PROVIDED DATA START

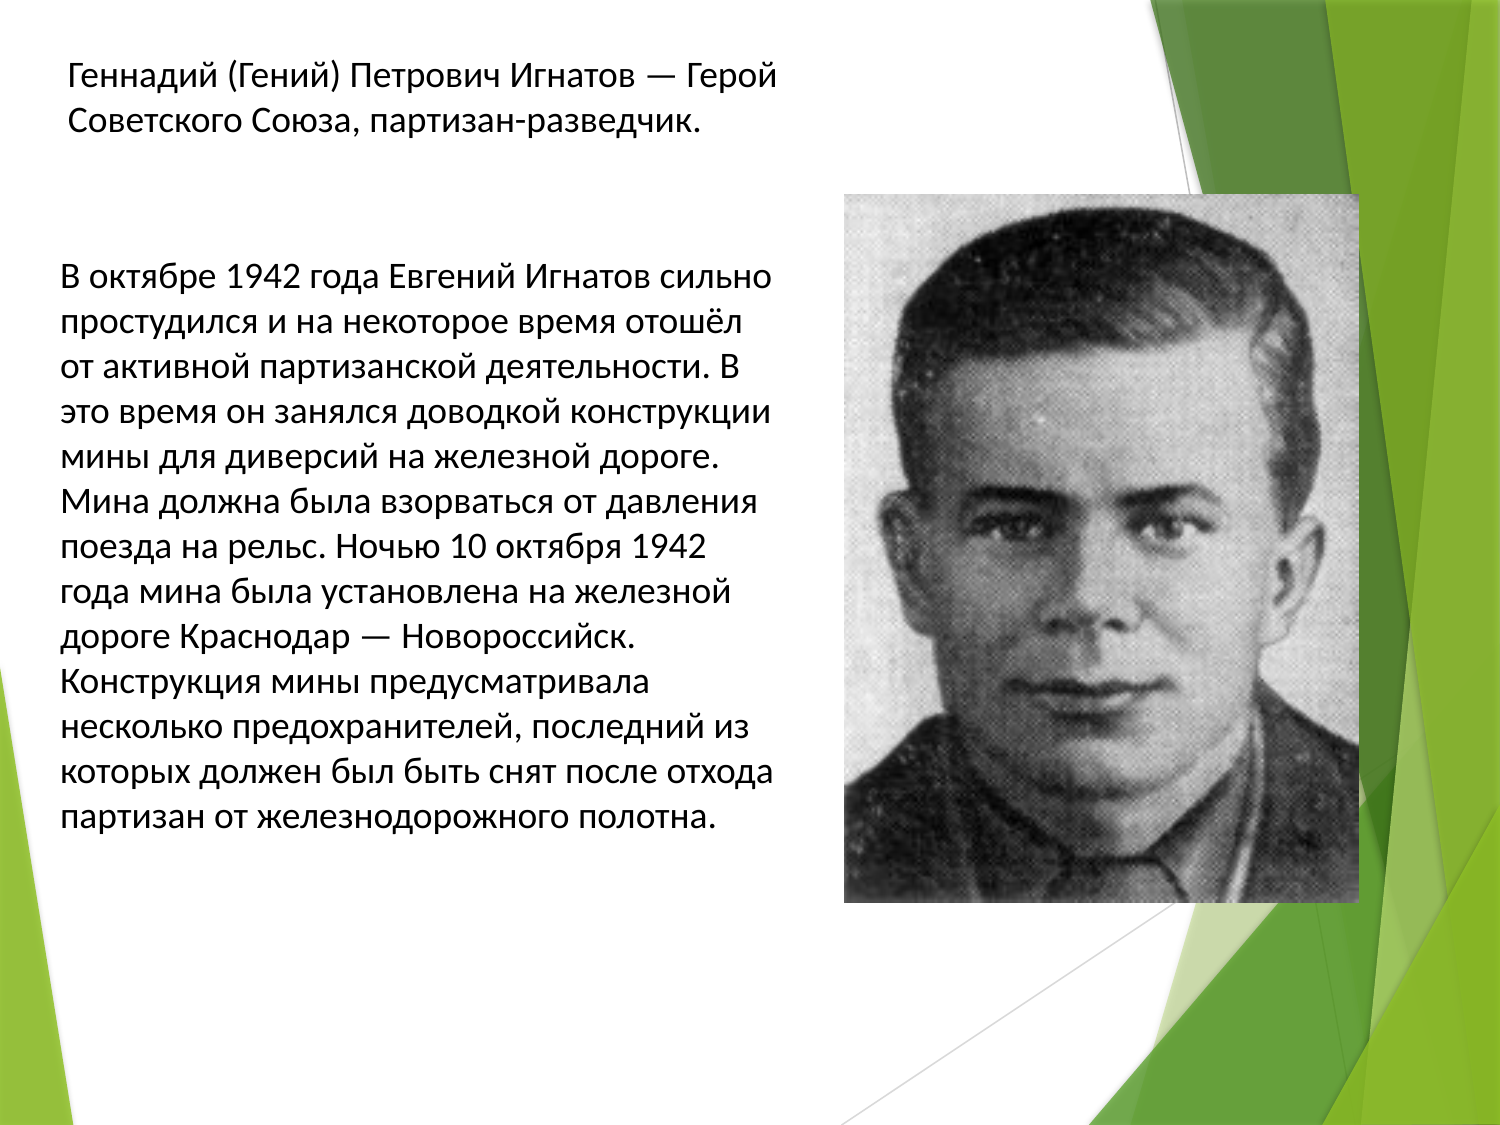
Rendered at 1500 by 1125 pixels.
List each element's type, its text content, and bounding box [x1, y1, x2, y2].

picture [843, 193, 1360, 904]
text_box В октябре 1942 года Евгений Игнатов сильно простудился и на некоторое время отошёл от активной партизанской деятельности. В это время он занялся доводкой конструкции мины для диверсий на железной дороге. Мина должна была взорваться от давления поезда на рельс. Ночью 10 октября 1942 года мина была установлена на железной дороге Краснодар — Новороссийск. Конструкция мины предусматривала несколько предохранителей, последний из которых должен был быть снят после отхода партизан от железнодорожного полотна. [45, 243, 796, 844]
text_box Геннадий (Гений) Петрович Игнатов — Герой Советского Союза, партизан-разведчик. [53, 42, 803, 148]
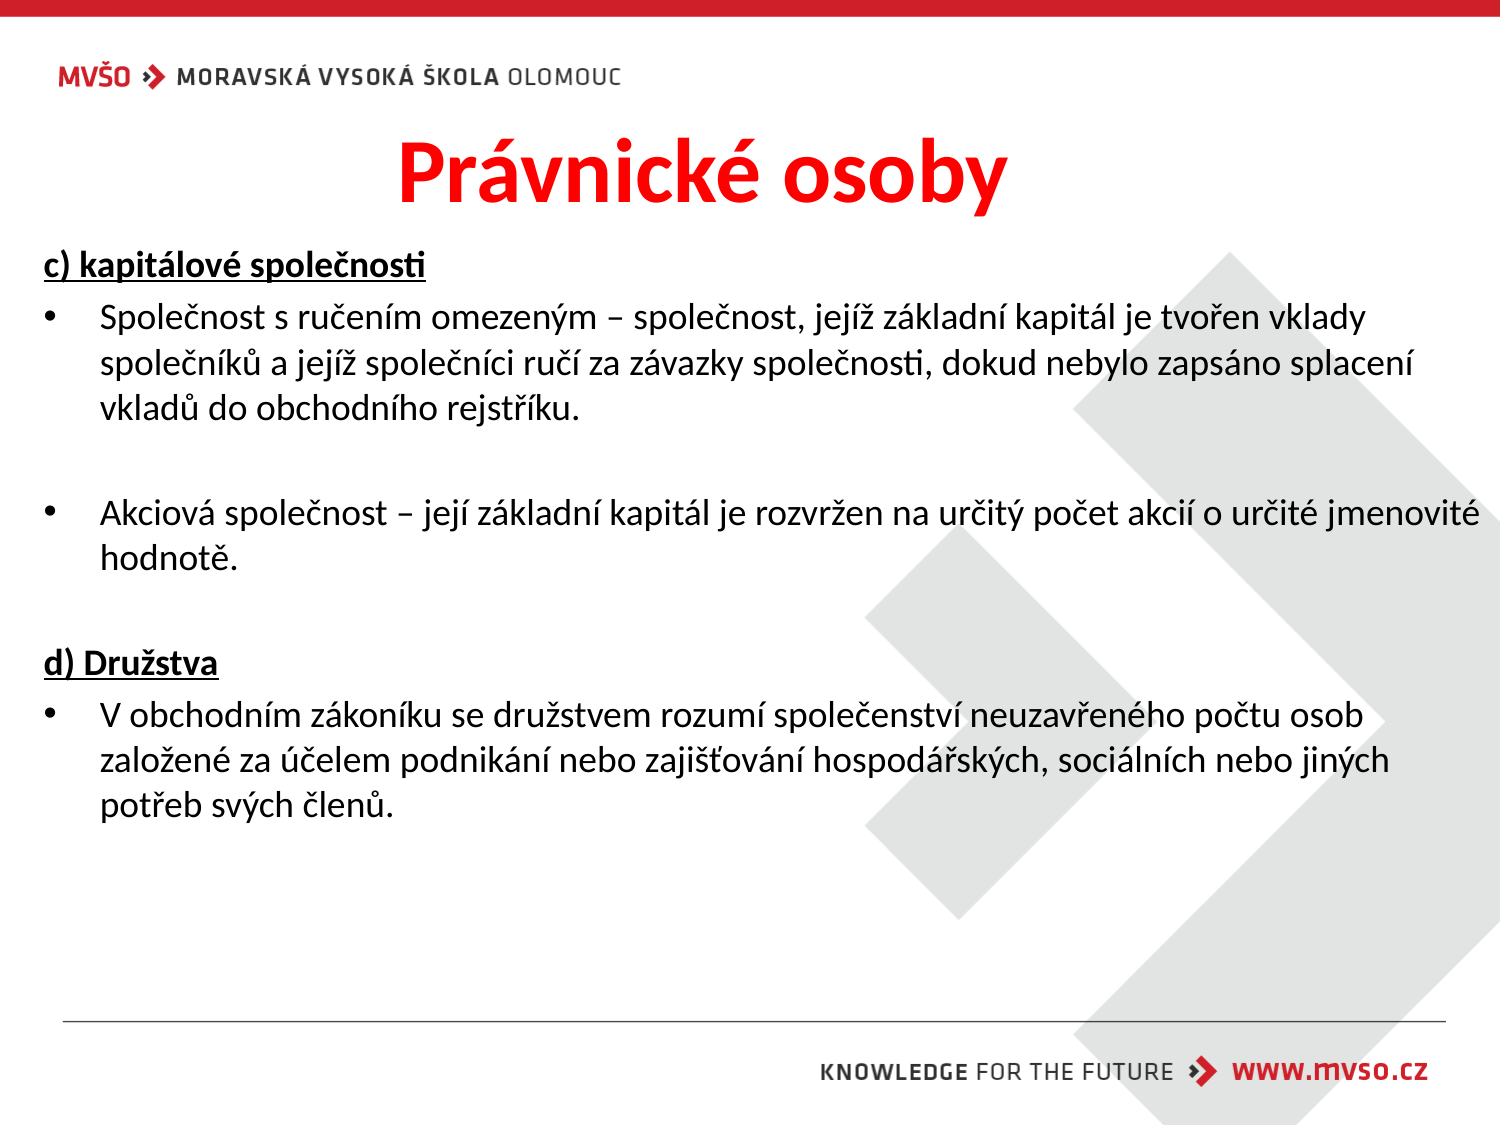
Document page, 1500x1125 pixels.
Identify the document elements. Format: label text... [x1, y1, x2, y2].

PROVIDED DATA END

#### TRY IT:
Drop the pictures and reproduce the rest of the data exactly.

#### OUTPUT BELOW:
Rendered at 1500 by 1125 pixels.
List each element's type, its text content, and bounding box [x1, y1, x2, y2].

picture [843, 193, 1360, 904]
text_box В октябре 1942 года Евгений Игнатов сильно простудился и на некоторое время отошёл от активной партизанской деятельности. В это время он занялся доводкой конструкции мины для диверсий на железной дороге. Мина должна была взорваться от давления поезда на рельс. Ночью 10 октября 1942 года мина была установлена на железной дороге Краснодар — Новороссийск. Конструкция мины предусматривала несколько предохранителей, последний из которых должен был быть снят после отхода партизан от железнодорожного полотна. [45, 243, 796, 844]
text_box Геннадий (Гений) Петрович Игнатов — Герой Советского Союза, партизан-разведчик. [53, 42, 803, 148]
Document page, 1500x1125 pixels.
Identify the document elements. Format: label text... [x1, y1, x2, y2].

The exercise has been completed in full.